"""
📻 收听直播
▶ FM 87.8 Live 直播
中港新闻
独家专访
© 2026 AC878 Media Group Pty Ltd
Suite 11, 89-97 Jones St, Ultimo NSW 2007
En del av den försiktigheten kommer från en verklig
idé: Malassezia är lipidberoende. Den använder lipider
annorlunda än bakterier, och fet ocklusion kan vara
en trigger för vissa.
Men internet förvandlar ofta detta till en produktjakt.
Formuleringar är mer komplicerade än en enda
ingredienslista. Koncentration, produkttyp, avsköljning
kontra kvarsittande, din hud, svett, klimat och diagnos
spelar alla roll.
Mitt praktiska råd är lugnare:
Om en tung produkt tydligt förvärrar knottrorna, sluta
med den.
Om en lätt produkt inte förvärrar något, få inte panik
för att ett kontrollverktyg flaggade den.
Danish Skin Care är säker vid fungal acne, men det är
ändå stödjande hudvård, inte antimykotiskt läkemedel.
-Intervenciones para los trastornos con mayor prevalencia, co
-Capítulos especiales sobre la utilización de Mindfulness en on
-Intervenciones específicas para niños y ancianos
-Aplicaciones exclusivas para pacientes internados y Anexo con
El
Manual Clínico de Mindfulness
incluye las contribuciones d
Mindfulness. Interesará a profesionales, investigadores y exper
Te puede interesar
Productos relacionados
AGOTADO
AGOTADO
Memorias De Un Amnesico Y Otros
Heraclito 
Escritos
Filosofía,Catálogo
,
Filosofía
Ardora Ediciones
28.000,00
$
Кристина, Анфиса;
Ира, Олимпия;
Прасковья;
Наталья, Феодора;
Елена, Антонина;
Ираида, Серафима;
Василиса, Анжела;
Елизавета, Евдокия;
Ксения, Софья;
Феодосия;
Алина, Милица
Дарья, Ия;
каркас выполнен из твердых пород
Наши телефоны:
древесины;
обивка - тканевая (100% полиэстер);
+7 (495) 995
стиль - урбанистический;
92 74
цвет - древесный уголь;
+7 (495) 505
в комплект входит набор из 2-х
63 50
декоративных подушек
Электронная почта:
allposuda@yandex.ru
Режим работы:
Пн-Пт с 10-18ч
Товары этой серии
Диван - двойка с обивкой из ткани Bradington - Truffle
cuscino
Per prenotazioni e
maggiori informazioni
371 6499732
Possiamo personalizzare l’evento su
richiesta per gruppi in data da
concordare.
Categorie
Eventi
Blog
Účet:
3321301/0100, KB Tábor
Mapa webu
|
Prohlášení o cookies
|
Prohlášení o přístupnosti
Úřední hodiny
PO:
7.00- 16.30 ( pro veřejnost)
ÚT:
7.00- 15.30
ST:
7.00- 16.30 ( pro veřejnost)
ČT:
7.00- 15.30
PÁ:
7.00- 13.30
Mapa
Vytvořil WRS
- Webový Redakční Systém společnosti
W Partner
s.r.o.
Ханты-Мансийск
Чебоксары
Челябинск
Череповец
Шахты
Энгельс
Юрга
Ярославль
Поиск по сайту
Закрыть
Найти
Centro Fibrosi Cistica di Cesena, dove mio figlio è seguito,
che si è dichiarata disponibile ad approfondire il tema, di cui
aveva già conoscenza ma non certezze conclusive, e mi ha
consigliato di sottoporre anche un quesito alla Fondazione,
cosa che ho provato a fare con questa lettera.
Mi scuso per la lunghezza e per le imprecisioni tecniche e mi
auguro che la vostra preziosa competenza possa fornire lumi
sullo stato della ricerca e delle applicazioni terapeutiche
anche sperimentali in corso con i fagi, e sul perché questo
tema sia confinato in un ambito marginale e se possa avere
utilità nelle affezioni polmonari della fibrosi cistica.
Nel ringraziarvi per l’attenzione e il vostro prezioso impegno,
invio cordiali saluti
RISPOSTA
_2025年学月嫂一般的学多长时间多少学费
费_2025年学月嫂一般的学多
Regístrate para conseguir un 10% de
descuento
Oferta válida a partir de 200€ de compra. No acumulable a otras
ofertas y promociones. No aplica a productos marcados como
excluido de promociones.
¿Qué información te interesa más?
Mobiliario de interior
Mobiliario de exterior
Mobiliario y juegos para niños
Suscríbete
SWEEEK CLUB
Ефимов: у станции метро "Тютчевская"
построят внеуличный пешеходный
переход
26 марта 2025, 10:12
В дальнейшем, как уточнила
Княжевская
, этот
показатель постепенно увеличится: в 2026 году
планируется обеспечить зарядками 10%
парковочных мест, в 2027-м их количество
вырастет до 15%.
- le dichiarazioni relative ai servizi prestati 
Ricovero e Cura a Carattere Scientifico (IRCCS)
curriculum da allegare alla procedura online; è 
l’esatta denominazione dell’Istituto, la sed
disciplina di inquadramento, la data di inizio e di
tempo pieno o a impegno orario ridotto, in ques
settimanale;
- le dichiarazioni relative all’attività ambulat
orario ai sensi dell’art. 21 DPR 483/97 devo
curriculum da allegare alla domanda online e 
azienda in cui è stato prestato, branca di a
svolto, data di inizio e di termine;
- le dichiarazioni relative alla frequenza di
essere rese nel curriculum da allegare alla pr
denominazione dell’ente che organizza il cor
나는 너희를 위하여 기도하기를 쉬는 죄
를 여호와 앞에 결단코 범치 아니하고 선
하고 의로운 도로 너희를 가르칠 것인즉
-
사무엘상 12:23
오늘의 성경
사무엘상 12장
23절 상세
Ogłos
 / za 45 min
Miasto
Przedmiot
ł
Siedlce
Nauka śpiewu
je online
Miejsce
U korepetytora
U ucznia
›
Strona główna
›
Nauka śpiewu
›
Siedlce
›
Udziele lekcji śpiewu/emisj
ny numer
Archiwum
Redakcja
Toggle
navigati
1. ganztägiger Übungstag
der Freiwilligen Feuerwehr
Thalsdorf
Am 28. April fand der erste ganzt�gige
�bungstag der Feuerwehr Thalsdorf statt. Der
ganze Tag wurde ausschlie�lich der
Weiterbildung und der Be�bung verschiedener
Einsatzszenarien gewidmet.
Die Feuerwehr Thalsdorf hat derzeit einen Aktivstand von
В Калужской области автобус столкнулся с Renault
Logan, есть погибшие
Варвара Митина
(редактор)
"""
## Work instructions
Every line above carrying the word "niños" needs to be shown.

## Expected answer
-Intervenciones específicas para niños y ancianos
Mobiliario y juegos para niños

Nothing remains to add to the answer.